I think that @dirvine is worrying about use cases and risks of AI that are not really immediately needed, it may become relevant in a decade but it won’t really matter for the launch of the Safenetwork, and the worst part is that even if those risks are serious, I think that it will not move the needle in terms of fueling adoptions if we focus on building the narrative that it will “protect you from AI”.
We are falling again to the same problem of selling security as the main selling point, a value proposition that unfortunately people stopped caring about it long time ago. What most people care is convenience of use. If the side effect is that everyone who uses it gets the benefit of being ultra secure, it is an added value, but if it’s not, oh well, so be it. That is how most people think. They will never sacrifice convenience for the sake of a stronger security.
Let’s see the case of WhatsApp.
Whatsapp got massively successful when their chat was still sending it plain text. People clearly didn’t care about security, they were downloading it because it was practical, fun, useful and because other people used it. The news were reporting that WhatsApp was extremely insecure and people could use Wireshark to sniff any WhatsApp messages in any public wifi and read it all. People still didn’t care, their adoption still skyrocketed.
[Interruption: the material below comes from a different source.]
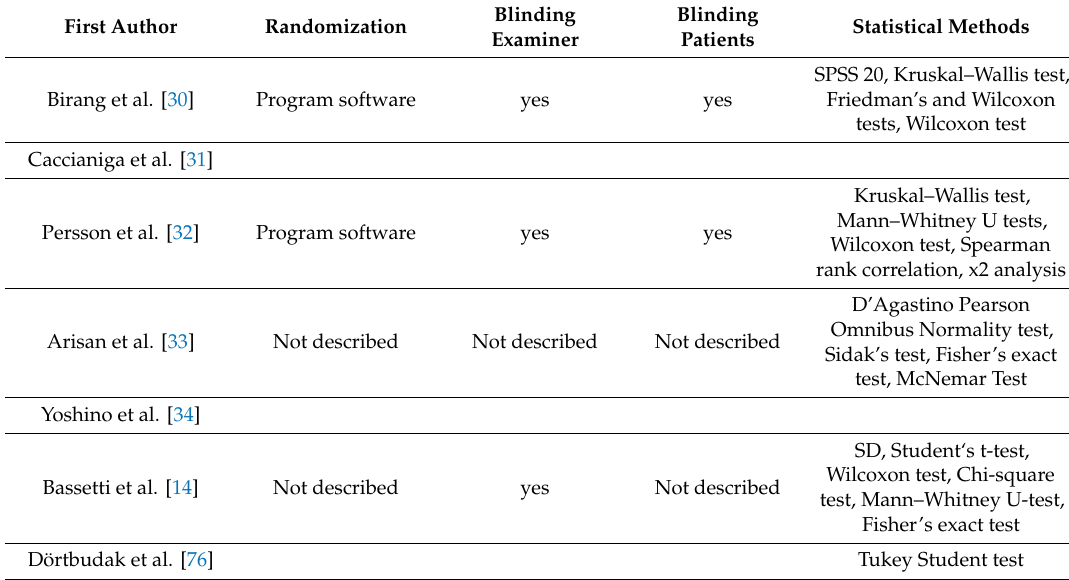
Table 7. Risk of bias across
It was almost a decade after launch that they implemented the encrypted Signal protocol. Most people still don’t fully understand the significance of that and don’t care.
Moxie’s mission was to make security a standard and he made deals with the biggest companies out there because he was on a mission of securing communications.
On the other hand we have the actual Signal Private Messenger, it was really struggling to get any market share with their own app. Their main selling point was security above everything else, the chat app was quite dry, and it was such a niche that only security enthusiasts were using it. The tide started to change just slightly when Brian Acton quit Meta and joined Signal, that’s when some “cute” non essential user friendly features started to appear in their app, such as posting stickers and giphy gifs (without metadata).
But adoption didn’t increase because they announced that they scrapped metadata, it was because they were stickers, cute and expressive. The lack of metadata is just a cherry on the top (a cherry that most users are not even aware of)
Security does not drive adoption, but whatever drives adoption can be exploited to bring security to everyone.
And the thing that drives adoption is convenience, usefulness, practicality, intuitive UX, network effect and yeah, “cuteness” as well.
Using only XOR addresses to share files for the sake of privacy it is a nightmare scenario for adoption, no normal person will use the Safenetwork, other than security nerds like us.
It not only reduces the usefulness of the network, it becomes extremely user unfriendly.
Saying that this impractical network will save them from the evil data mining from AI companies, it won’t promote adoption, no one will care.
On the other hand, if you promoted it as a fun and easy way to share pictures and stories to your friends and family which, by the way, they are secure and private (among other features), that will be perceived differently.
Practicality and ease of use must never lose its priority, that is the only way to sideload security to everyone.